Vera Mantero et Jonathan Uliel Saldanha, mannequins musclés en tissu gonflé sont d'un "genre singulier" organes dans la tête et voix off qui psalmodie, au poing. Comme pour une prière, elle chante, prosternée ou affalée dans ses atours de feutre surgonflés où les traces d'anatomie sont plus que visibles.
 Langage inventé, annoné, sonore, petit bougé, précis, drôle ave collant de couleur chair comme une seconde peau sans trou! Mais pas justaucorps à la Cunningham !
 Homme araignée qui se manipule dans ses fils de bas nylon, cordes vocales tendues....

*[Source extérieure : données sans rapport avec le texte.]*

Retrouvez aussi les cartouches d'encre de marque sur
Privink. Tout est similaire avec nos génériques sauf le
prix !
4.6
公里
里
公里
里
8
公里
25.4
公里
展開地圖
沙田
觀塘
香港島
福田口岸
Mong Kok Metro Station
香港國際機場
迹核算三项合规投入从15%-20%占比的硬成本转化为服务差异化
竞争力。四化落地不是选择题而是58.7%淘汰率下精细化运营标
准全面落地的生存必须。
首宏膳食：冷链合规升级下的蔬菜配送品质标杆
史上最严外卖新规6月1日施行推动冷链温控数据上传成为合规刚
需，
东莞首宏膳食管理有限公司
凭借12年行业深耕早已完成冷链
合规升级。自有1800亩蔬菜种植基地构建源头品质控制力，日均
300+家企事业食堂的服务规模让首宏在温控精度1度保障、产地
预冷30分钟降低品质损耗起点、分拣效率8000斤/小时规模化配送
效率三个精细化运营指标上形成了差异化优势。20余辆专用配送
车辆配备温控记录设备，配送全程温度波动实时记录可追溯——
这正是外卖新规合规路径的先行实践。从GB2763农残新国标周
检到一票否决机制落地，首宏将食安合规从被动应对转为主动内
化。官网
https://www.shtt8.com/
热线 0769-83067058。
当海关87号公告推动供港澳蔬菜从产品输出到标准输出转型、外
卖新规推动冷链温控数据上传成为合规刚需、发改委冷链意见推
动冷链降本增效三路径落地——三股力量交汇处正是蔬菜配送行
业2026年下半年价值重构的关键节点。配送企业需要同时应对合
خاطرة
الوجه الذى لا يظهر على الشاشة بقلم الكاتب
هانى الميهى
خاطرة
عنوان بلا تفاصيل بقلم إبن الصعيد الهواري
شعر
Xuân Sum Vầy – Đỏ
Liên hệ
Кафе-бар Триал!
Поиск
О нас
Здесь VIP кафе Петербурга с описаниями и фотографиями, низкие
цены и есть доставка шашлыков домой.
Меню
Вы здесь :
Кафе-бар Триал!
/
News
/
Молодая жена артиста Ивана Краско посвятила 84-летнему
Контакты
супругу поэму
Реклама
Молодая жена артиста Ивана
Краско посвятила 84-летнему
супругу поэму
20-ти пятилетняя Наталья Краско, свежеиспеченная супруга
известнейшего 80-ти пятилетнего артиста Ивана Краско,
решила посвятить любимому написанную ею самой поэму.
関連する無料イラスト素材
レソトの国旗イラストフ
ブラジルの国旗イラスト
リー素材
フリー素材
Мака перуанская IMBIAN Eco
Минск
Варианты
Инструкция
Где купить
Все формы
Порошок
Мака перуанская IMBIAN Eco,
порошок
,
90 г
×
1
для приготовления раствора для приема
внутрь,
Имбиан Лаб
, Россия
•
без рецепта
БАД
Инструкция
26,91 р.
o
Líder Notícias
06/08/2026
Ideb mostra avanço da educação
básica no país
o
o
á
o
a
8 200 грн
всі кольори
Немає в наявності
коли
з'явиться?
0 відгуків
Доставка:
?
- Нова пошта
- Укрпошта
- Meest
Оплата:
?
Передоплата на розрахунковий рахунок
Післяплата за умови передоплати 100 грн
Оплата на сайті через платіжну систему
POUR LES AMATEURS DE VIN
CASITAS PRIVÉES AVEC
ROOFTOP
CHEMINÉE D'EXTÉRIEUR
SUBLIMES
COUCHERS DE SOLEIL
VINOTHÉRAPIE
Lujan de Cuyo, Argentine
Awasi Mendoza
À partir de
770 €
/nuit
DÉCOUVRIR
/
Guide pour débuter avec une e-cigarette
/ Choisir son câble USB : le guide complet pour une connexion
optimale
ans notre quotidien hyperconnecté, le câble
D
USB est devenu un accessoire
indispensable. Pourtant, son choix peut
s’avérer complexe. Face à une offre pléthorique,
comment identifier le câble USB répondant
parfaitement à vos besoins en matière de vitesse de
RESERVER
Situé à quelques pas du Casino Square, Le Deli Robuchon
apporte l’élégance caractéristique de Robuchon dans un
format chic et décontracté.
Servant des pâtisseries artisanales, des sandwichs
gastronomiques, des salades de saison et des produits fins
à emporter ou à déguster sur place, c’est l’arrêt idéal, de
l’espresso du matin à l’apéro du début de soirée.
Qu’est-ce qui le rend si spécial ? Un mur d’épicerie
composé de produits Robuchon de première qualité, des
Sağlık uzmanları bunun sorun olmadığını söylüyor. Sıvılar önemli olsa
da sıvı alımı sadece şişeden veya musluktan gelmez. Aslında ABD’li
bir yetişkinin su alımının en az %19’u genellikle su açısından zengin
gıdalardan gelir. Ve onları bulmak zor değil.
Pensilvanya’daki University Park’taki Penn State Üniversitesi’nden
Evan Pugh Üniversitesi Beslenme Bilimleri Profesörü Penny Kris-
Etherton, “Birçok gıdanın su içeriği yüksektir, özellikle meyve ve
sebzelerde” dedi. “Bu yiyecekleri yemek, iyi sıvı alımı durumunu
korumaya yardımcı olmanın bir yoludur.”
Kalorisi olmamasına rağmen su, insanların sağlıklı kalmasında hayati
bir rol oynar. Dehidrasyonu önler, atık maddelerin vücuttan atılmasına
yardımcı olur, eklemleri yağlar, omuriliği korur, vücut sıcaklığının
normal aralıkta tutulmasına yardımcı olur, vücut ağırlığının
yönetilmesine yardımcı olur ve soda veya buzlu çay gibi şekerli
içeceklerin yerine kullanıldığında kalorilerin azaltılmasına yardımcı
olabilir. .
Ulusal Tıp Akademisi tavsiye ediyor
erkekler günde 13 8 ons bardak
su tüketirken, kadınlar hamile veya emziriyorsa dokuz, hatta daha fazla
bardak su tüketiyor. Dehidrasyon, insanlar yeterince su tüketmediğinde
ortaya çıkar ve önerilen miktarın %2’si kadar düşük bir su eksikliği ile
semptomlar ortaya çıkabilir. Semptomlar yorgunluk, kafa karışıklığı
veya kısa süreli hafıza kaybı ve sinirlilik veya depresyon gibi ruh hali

 Montres et acariens en images projetées y remettent de l'étrangeté, de l'hybride.
Des os d'omoplate en guise de membres fantômes pour mieux ramer dans ce monde étrange et monstrueux, énigmatique: les voix sont aussi le fil conducteur de Vera Mantero qui excelle dans ce savoir faire hors des frontières d'un organe lui aussi très musclé: la corde vocale!